EXERCISE TASK A. Do these statements agree with the painting siding thread? Answer yes or no for each and quote the deciding words. (i) FrankSmith wants to know how to paint 80-year-old houses with mostly original siding. (ii) FrankSmith asks Caslon whether customers are offered a warranty. (iii) FrankSmith says that pictures of Caslon's work have already been seen.
EXERCISE TASK B. Please repeat the part of the painting siding thread that starts with "# Painting Siding" and goes on through "(Dec 15, 2007)".

--- start of QUOTED TEXT ---

# Painting Siding



## FrankSmith (Feb 21, 2013)

Caslon, I want to believe you for my own sake but I have to ask questions as to not accidentally take bad advise from a stranger on the internet. How old are the houses you are spraying? I am interested in how to paint 80 year old houses with mostly original siding. How long after you leave a house before the first paint starts to peal or crack? Are you offering your customers a warranty and if so how long? I would love to see some pictures of your work if you have any readily available.


----------



## Caslon (Dec 15, 2007)

FrankSmith said:


> Caslon, I want to believe you for my own sake but I have to ask questions as to not accidentally take bad advise from a stranger on the internet. How old are the houses you are spraying? I am interested in how to paint 80 year old houses with mostly original siding. How long after you leave a house before the first paint starts to peal or crack? Are you offering your customers a warranty and if so how long? I would love to see some pictures of your work if you have any readily available.

--- end of QUOTED TEXT ---
--- start of COLLECTED MATERIAL ---

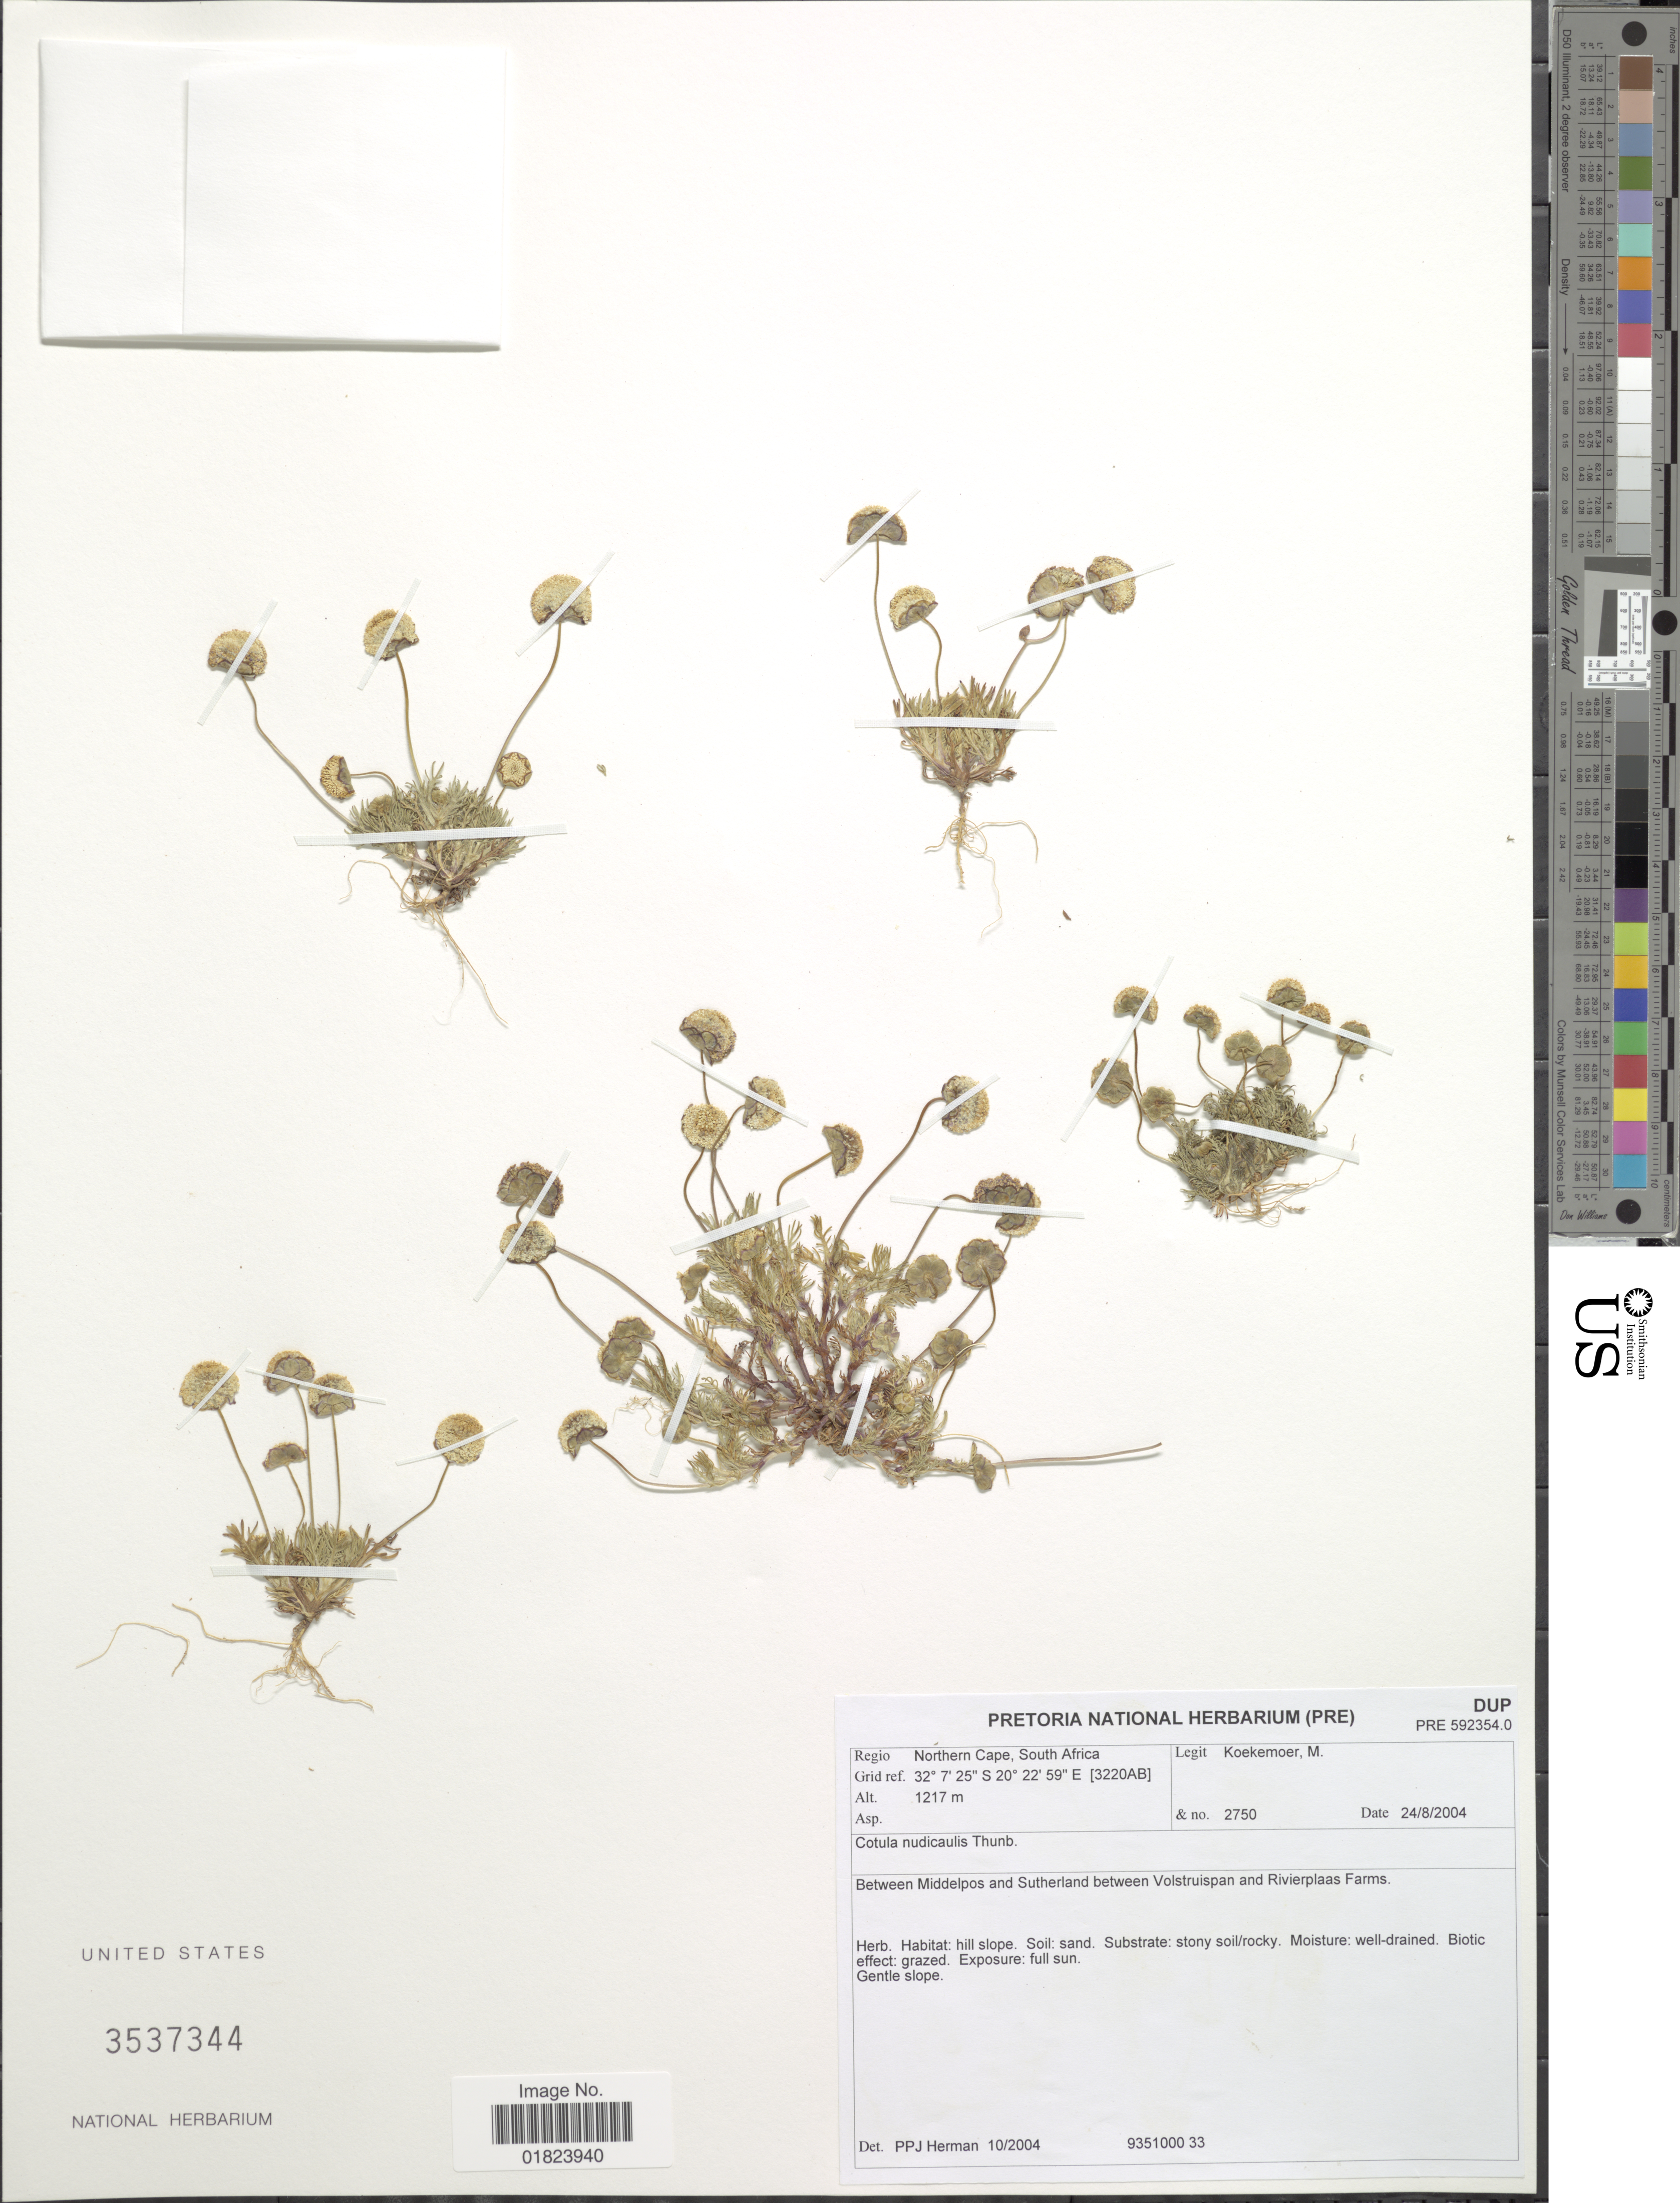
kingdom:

--- end of COLLECTED MATERIAL ---

RESPONSE A.
(i) Yes: "I am interested in how to paint 80 year old houses with mostly original siding."
(ii) Yes: "Are you offering your customers a warranty and if so how long?"
(iii) No: "I would love to see some pictures of your work if you have any readily available."

RESPONSE B.
# Painting Siding



## FrankSmith (Feb 21, 2013)

Caslon, I want to believe you for my own sake but I have to ask questions as to not accidentally take bad advise from a stranger on the internet. How old are the houses you are spraying? I am interested in how to paint 80 year old houses with mostly original siding. How long after you leave a house before the first paint starts to peal or crack? Are you offering your customers a warranty and if so how long? I would love to see some pictures of your work if you have any readily available.


----------



## Caslon (Dec 15, 2007)